:: Activity 1 ::
In the article on GitHub and open source supply chain security, which code-signing platform does GitHub plan to use for npm packages?
:: Activity 2 ::
From the article on GitHub and open source supply chain security, print the passage between "Github Moves to" and "open source security.", inclusive.
:: Activity 3 ::
Write what comes next in the article on GitHub and open source supply chain security, picking up after its final sentence.

:: Text shown ::
____

Github Moves to Guard Open Source Against Supply Chain Attacks Leave a comment

Following the 2020 SolarWinds cyberespionage campaign, in which Russian hackers slipped tainted updates into a widely used IT management platform, a series of further software supply chain attacks continues to highlight the urgent need to lock down software chains of custody. And the issue is particularly pressing in open source, where projects are inherently decentralized and often ad hoc endeavors. After a series of worrying compromises to widely downloaded JavaScript software packages from the prominent “npm” registry, which is owned by GitHub, the company laid out a plan this week to offer expanded defenses for open source security.

GitHub, which itself is owned by Microsoft, announced on Monday that it plans to support code signing, a sort of digital wax seal, for npm software packages using the code-signing platform Sigstore. The tool grew out of cross-industry collaboration to make it much easier for open source maintainers to verify that the code they create is the same code that ends up in the software packages actually being downloaded by people worldwide.

____

:: Information ::
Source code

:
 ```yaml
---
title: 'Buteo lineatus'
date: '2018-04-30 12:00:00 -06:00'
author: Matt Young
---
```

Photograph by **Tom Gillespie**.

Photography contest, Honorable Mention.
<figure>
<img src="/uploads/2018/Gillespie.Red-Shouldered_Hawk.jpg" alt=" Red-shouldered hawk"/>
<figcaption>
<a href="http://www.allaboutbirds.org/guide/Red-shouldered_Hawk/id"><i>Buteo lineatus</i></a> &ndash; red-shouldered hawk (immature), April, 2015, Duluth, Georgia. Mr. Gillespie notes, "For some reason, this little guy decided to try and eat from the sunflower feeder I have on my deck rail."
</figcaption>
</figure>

____

:: Exercise output 1 ::
Sigstore

:: Exercise output 2 ::
Github Moves to Guard Open Source Against Supply Chain Attacks Leave a comment

Following the 2020 SolarWinds cyberespionage campaign, in which Russian hackers slipped tainted updates into a widely used IT management platform, a series of further software supply chain attacks continues to highlight the urgent need to lock down software chains of custody. And the issue is particularly pressing in open source, where projects are inherently decentralized and often ad hoc endeavors. After a series of worrying compromises to widely downloaded JavaScript software packages from the prominent “npm” registry, which is owned by GitHub, the company laid out a plan this week to offer expanded defenses for open source security.

:: Exercise output 3 ::
“While most npm packages are open source, there’s currently no guarantee that a package on npm is built from the same source code that’s published,” says Justin Hutchings, GitHub’s director of product management. “Supply chain attacks are on the rise, and adding signed build information to open source packages that validates where the software came from and how it was built is a great way to reduce the attack surface.”

In other words, it’s all about creating a cryptographically verified and transparent game of telephone. 

Dan Lorenc, CEO of Chainguard, which co-develops Sigstore, emphasizes that while GitHub isn’t the only component of the open source ecosystem, it’s an absolutely crucial town square for the community because it’s where the vast majority of projects store and publish their source code. When developers actually want to download open source applications or tools, though, they typically go to a package manager 

“You don’t install source code directly, you usually install some compiled form of it, so something has happened in between the source code and the creation of the package. And up until now, that whole step has just been a black box in open source,” Lorenc explains. “You see the code and then go and download the package, but there’s nothing that proves that the package came from that code or the same person was involved, so that’s what GitHub is fixing.”

By offering Sigstore to package managers, there’s much more transparency at every stage of the software’s journey, and the Sigstore tools help developers manage cryptographic checks and requirements as software moves through the supply chain. Lorenc says that many people are shocked to hear that these integrity checks aren’t already in place and that so much of the open source ecosystem has been relying on blind trust for so long. In May 2021, the Biden White House issued an executive order that specifically addressed software supply chain security.